**Excerpted records**.
####################
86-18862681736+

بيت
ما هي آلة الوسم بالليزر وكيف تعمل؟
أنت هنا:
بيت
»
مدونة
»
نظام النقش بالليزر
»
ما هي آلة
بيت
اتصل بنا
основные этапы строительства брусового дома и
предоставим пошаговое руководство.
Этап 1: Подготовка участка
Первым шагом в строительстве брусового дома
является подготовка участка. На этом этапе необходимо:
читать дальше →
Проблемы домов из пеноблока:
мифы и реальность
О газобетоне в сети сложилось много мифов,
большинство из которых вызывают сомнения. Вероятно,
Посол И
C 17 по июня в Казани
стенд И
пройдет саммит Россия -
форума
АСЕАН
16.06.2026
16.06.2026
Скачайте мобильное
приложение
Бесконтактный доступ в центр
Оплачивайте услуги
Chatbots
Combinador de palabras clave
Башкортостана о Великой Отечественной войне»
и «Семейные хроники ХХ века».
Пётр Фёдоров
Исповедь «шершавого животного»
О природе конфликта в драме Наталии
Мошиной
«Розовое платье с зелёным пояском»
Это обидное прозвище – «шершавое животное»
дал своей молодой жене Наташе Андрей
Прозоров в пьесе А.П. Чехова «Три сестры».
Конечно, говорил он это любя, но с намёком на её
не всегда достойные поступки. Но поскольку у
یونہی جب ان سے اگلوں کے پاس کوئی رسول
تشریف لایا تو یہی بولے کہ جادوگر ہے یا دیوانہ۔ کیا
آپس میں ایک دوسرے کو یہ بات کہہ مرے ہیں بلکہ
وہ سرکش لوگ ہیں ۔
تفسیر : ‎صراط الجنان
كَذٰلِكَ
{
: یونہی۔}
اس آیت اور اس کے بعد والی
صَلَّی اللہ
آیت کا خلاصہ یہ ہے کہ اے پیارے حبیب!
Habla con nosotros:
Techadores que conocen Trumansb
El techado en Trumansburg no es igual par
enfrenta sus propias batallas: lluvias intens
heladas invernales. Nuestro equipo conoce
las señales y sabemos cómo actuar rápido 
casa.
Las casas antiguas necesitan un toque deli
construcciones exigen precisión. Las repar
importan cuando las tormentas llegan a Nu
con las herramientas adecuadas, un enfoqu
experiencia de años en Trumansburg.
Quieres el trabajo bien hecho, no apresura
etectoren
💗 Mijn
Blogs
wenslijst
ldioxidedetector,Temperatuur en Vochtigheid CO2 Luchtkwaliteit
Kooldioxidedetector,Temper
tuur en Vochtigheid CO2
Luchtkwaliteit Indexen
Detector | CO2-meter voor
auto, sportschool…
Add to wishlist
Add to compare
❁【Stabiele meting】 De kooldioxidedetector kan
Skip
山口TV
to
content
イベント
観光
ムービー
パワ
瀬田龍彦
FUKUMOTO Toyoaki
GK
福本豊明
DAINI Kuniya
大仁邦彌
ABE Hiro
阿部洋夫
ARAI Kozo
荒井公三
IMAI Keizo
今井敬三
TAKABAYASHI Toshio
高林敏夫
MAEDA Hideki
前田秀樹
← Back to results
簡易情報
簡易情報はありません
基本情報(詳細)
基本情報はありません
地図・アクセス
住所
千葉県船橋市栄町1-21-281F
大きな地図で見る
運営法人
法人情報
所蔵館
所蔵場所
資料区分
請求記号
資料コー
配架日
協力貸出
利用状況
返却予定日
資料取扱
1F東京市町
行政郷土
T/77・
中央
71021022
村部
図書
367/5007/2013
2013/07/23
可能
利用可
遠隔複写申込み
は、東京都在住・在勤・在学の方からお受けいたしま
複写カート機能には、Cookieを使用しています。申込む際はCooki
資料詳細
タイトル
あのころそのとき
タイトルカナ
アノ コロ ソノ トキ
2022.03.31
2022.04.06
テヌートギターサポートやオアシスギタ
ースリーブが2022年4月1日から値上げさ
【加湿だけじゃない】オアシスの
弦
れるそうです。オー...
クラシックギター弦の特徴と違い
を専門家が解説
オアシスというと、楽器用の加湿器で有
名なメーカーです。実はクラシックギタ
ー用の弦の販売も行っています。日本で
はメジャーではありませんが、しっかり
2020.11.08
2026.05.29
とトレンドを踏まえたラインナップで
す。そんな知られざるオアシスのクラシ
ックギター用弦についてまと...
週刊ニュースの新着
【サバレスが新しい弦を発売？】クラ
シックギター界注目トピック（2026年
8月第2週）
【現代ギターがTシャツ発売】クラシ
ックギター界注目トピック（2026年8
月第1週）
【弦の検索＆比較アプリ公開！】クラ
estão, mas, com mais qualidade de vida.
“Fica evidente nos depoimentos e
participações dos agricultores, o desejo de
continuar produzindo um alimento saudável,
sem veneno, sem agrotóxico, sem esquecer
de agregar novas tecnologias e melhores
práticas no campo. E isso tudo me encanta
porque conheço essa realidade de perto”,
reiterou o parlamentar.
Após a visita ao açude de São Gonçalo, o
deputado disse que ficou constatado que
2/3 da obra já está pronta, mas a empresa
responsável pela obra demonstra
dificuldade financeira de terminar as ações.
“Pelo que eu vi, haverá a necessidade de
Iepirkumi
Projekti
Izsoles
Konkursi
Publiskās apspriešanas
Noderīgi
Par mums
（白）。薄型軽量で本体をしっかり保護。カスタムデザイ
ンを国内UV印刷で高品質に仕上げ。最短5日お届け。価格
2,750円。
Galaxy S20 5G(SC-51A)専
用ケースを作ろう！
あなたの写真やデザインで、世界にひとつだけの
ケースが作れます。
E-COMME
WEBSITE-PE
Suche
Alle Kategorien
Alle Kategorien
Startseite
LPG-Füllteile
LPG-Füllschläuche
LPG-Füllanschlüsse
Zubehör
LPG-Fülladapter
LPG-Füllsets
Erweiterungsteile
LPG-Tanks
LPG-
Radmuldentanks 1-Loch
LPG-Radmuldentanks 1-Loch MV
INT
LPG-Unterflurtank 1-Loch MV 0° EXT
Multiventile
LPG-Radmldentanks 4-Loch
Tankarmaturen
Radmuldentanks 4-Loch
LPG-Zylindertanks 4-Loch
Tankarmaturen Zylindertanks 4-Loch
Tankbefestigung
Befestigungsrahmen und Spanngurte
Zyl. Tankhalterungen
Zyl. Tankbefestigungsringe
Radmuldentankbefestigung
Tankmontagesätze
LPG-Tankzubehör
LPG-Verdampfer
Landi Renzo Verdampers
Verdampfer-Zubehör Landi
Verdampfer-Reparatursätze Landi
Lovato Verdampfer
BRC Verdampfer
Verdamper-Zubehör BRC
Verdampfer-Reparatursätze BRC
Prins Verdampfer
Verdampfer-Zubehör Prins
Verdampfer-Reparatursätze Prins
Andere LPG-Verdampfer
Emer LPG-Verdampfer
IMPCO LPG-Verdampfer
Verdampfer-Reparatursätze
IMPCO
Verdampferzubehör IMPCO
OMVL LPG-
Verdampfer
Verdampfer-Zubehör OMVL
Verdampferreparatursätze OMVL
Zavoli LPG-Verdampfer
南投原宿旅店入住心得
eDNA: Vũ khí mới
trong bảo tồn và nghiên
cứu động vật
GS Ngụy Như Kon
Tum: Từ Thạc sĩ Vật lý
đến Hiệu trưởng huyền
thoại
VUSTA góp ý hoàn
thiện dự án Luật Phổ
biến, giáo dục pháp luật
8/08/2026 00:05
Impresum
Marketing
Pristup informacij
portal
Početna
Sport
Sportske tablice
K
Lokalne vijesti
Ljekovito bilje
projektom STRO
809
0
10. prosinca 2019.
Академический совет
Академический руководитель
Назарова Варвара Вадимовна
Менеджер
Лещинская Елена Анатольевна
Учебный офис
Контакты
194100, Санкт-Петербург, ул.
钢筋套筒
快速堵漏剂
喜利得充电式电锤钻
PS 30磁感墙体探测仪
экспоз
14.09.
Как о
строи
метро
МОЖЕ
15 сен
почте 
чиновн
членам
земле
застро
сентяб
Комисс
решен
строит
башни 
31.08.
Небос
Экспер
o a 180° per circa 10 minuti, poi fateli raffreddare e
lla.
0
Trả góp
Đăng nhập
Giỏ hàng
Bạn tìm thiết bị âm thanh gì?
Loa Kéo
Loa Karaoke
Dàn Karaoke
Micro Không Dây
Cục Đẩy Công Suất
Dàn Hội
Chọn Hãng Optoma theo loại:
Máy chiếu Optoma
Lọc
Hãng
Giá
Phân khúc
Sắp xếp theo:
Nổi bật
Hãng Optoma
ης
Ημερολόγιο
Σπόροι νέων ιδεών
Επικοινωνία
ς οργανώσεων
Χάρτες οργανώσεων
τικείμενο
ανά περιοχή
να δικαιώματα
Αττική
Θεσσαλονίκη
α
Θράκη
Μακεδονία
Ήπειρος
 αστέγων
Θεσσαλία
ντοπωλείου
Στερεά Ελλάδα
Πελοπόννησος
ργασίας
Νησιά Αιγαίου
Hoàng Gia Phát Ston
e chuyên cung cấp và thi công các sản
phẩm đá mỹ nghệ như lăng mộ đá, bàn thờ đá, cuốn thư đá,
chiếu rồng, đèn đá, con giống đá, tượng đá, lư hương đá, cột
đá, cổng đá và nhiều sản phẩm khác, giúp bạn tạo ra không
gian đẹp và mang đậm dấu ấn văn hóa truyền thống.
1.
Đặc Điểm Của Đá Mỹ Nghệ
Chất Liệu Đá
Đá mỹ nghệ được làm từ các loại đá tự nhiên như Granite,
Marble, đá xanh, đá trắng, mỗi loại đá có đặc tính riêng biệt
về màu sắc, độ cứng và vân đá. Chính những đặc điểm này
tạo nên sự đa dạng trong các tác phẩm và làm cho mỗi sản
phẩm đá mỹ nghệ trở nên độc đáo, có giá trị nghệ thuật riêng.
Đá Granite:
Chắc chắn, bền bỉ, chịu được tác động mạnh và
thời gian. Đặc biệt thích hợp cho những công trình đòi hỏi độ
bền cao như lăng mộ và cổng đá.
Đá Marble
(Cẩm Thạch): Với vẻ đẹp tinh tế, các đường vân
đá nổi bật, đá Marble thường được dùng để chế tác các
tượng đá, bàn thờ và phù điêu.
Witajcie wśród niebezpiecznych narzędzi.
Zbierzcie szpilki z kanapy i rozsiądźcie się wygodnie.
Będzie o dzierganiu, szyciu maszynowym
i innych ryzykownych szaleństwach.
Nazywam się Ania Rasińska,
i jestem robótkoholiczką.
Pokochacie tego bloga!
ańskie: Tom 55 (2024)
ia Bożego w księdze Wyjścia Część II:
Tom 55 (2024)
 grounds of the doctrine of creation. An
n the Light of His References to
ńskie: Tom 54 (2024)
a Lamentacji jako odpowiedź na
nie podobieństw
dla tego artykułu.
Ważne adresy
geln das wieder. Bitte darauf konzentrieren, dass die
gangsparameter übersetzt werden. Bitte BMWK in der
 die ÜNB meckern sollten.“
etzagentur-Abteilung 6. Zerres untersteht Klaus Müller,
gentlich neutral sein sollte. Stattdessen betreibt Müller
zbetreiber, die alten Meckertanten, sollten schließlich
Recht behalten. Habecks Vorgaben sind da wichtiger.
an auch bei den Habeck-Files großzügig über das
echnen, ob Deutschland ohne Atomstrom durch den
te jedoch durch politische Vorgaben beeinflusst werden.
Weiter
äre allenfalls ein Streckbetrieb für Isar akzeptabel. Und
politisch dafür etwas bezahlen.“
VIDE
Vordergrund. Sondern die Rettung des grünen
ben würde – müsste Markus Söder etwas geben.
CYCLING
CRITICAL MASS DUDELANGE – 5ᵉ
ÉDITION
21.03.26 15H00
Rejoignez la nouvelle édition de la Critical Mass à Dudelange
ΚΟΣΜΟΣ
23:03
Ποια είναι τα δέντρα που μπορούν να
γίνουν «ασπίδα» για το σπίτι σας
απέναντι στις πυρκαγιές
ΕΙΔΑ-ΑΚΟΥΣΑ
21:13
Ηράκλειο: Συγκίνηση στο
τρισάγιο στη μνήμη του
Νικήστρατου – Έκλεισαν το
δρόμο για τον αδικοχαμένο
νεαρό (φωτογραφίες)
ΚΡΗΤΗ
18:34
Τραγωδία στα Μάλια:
####################
**To do**. When you come to the line containing "Это обидное прозвище", give it and stop; before that, repeat each line of the material exactly from the first one.

**The answer**.
86-18862681736+

بيت
ما هي آلة الوسم بالليزر وكيف تعمل؟
أنت هنا:
بيت
»
مدونة
»
نظام النقش بالليزر
»
ما هي آلة
بيت
اتصل بنا
основные этапы строительства брусового дома и
предоставим пошаговое руководство.
Этап 1: Подготовка участка
Первым шагом в строительстве брусового дома
является подготовка участка. На этом этапе необходимо:
читать дальше →
Проблемы домов из пеноблока:
мифы и реальность
О газобетоне в сети сложилось много мифов,
большинство из которых вызывают сомнения. Вероятно,
Посол И
C 17 по июня в Казани
стенд И
пройдет саммит Россия -
форума
АСЕАН
16.06.2026
16.06.2026
Скачайте мобильное
приложение
Бесконтактный доступ в центр
Оплачивайте услуги
Chatbots
Combinador de palabras clave
Башкортостана о Великой Отечественной войне»
и «Семейные хроники ХХ века».
Пётр Фёдоров
Исповедь «шершавого животного»
О природе конфликта в драме Наталии
Мошиной
«Розовое платье с зелёным пояском»
Это обидное прозвище – «шершавое животное»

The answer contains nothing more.